# PROBLEM REQUIREMENTS
Only the lines with the string "down" are needed; return each of them from the entries below.

# INFORMATION PROVIDED
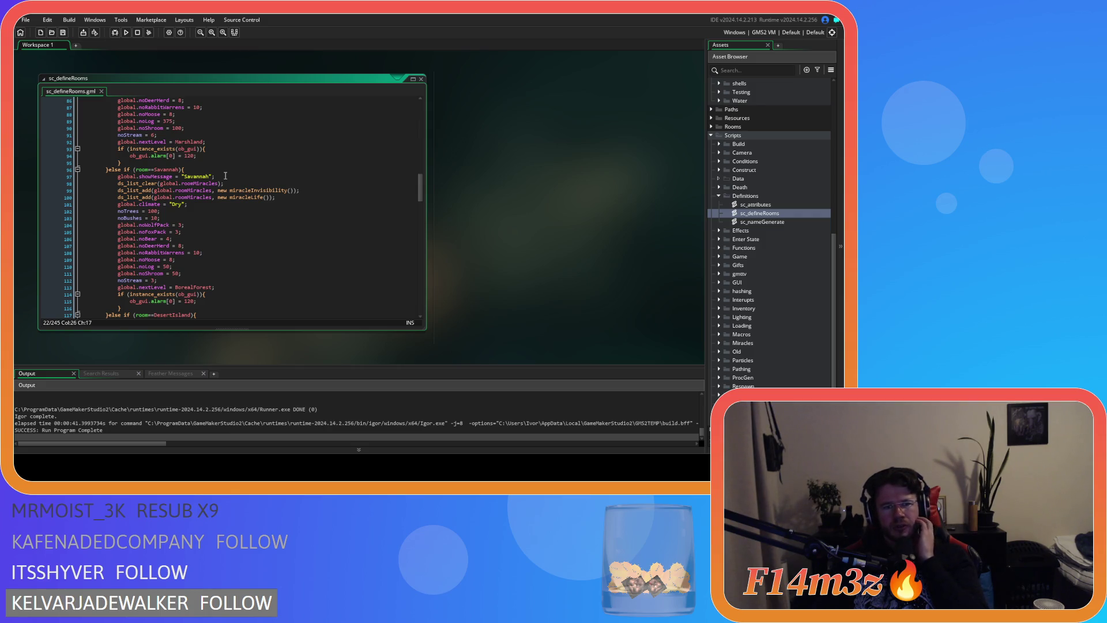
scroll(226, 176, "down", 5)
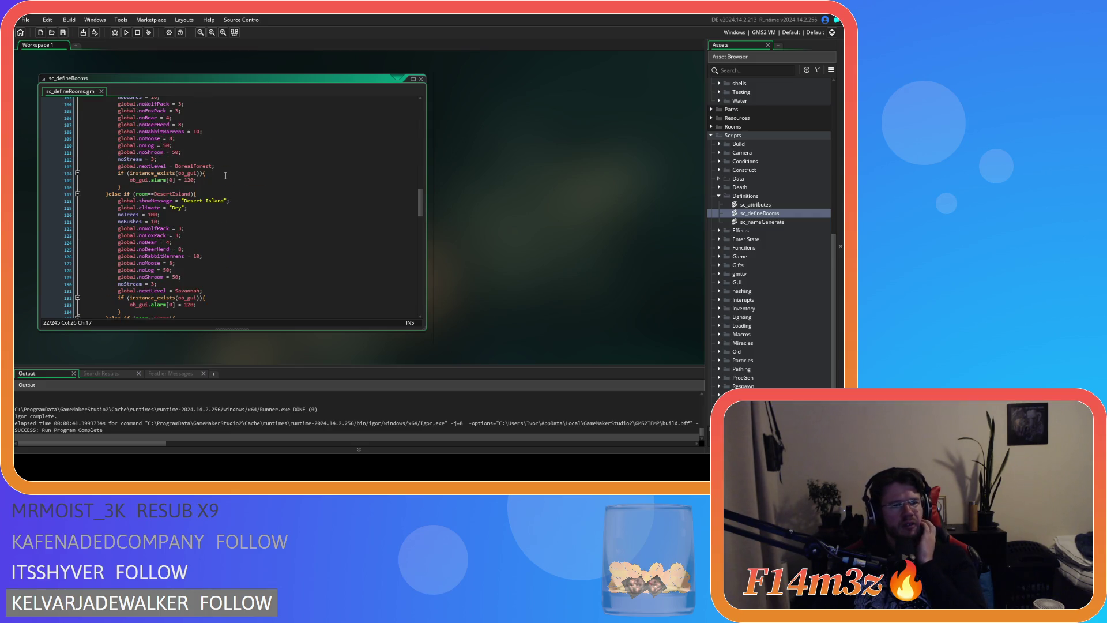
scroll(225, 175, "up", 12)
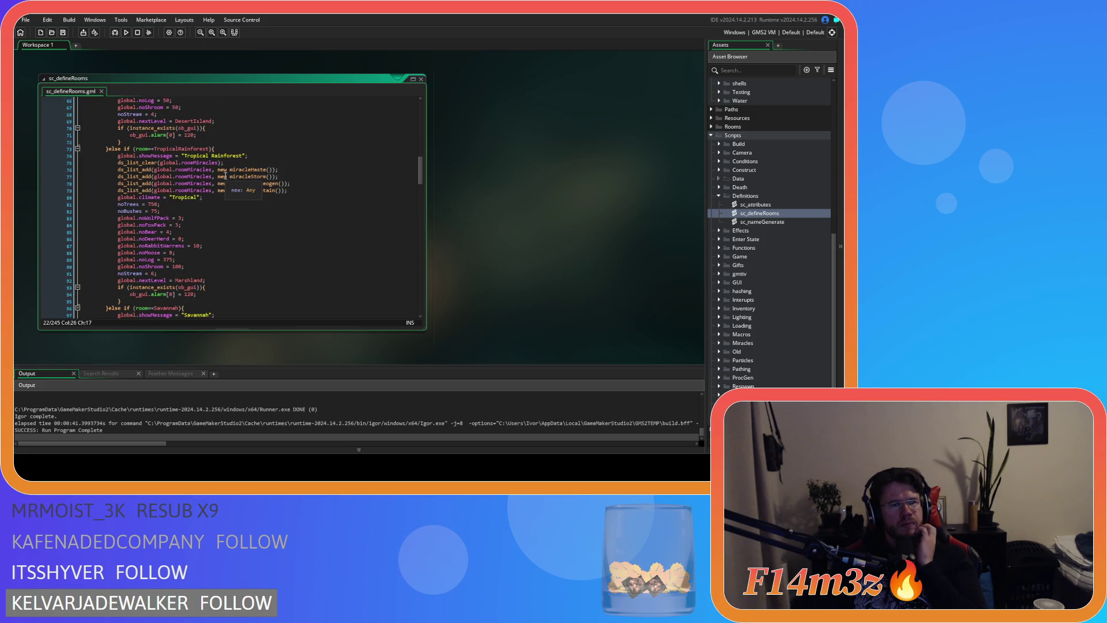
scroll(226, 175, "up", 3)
==
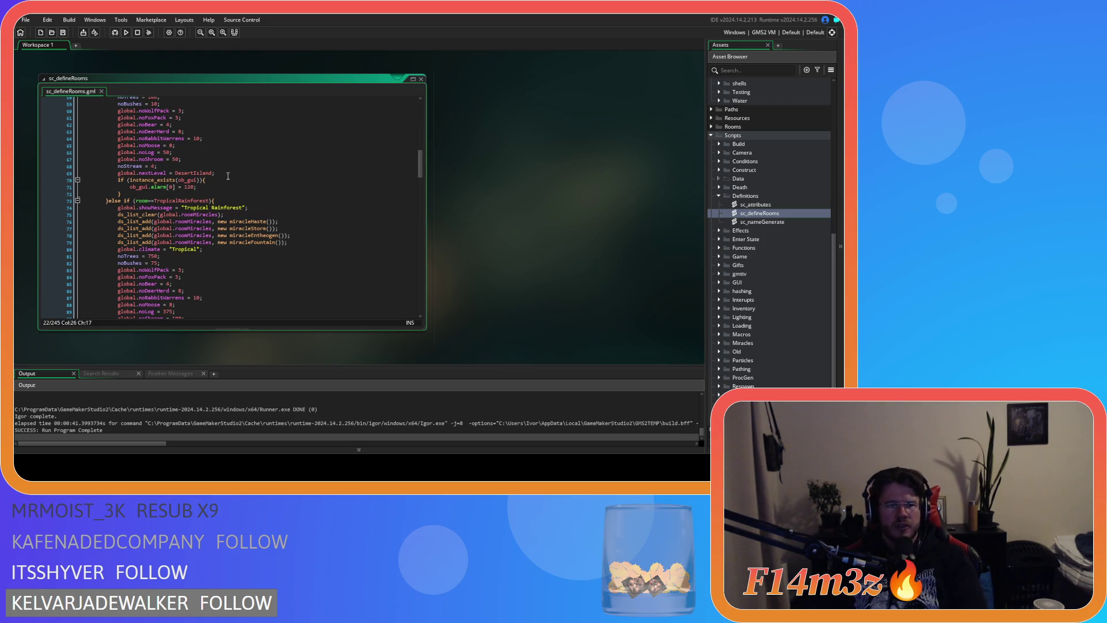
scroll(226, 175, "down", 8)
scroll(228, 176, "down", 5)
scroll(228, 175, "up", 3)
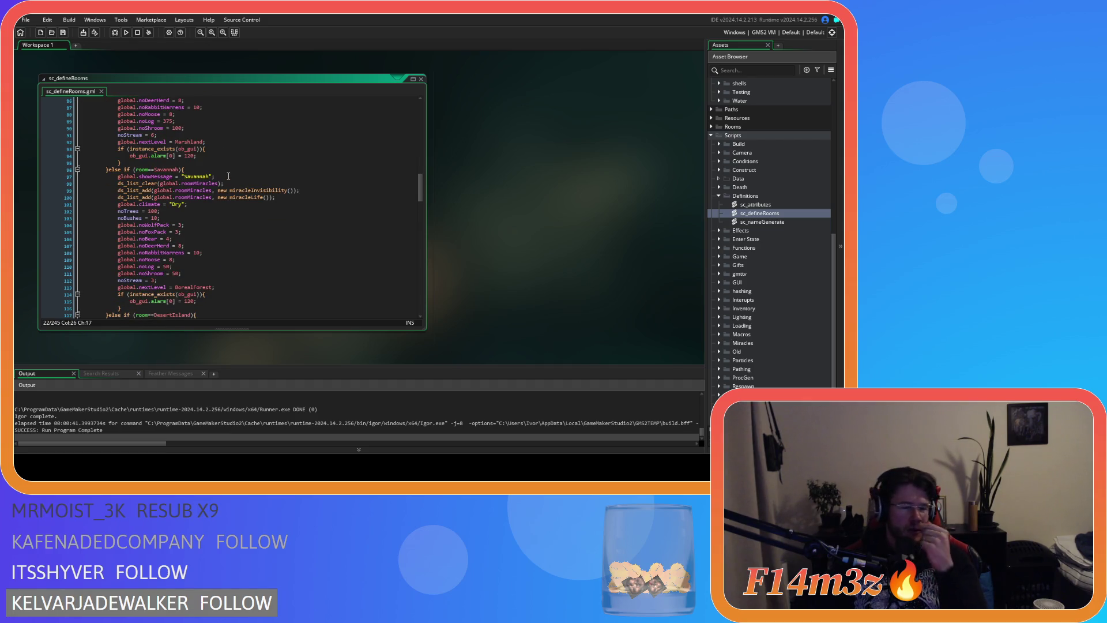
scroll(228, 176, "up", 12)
--
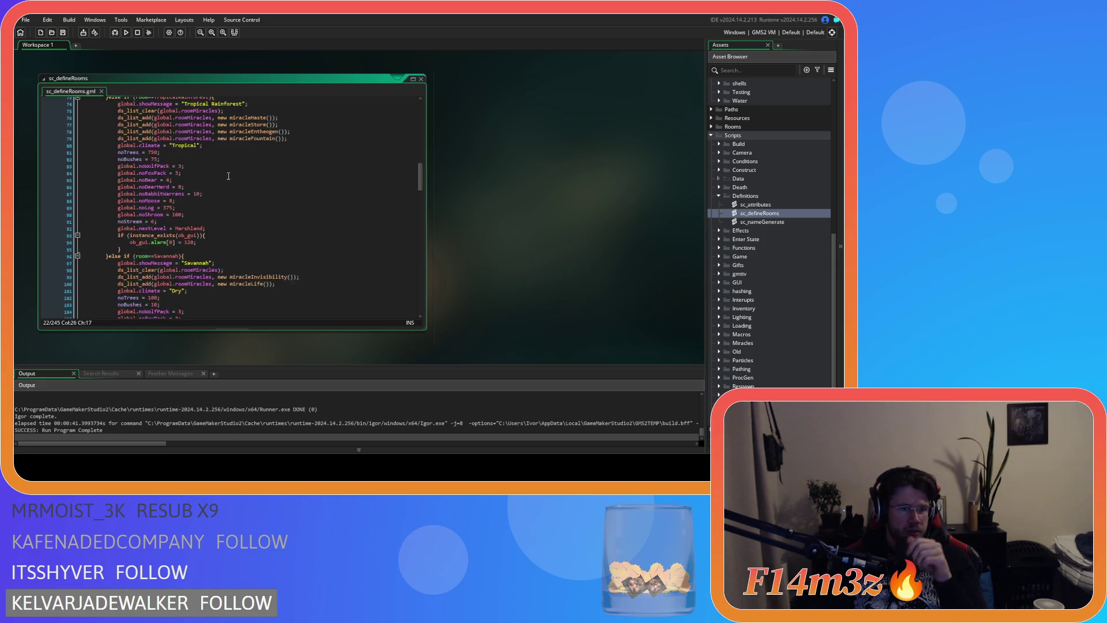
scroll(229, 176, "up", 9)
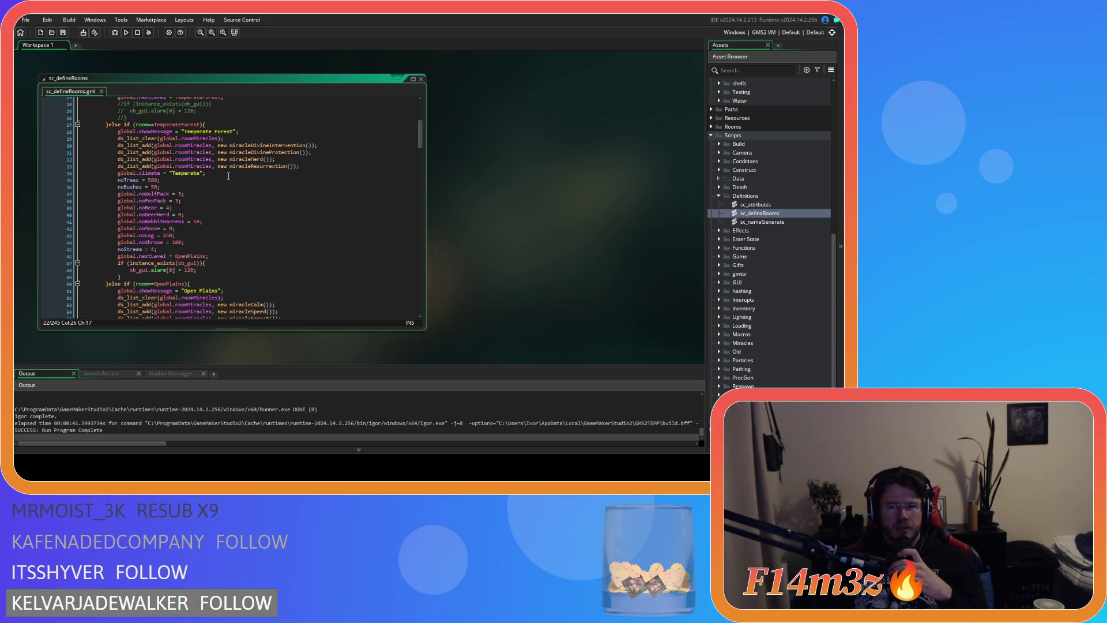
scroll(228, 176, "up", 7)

# SOLVED PROBLEM
scroll(226, 176, "down", 5)
scroll(226, 175, "down", 8)
scroll(228, 176, "down", 5)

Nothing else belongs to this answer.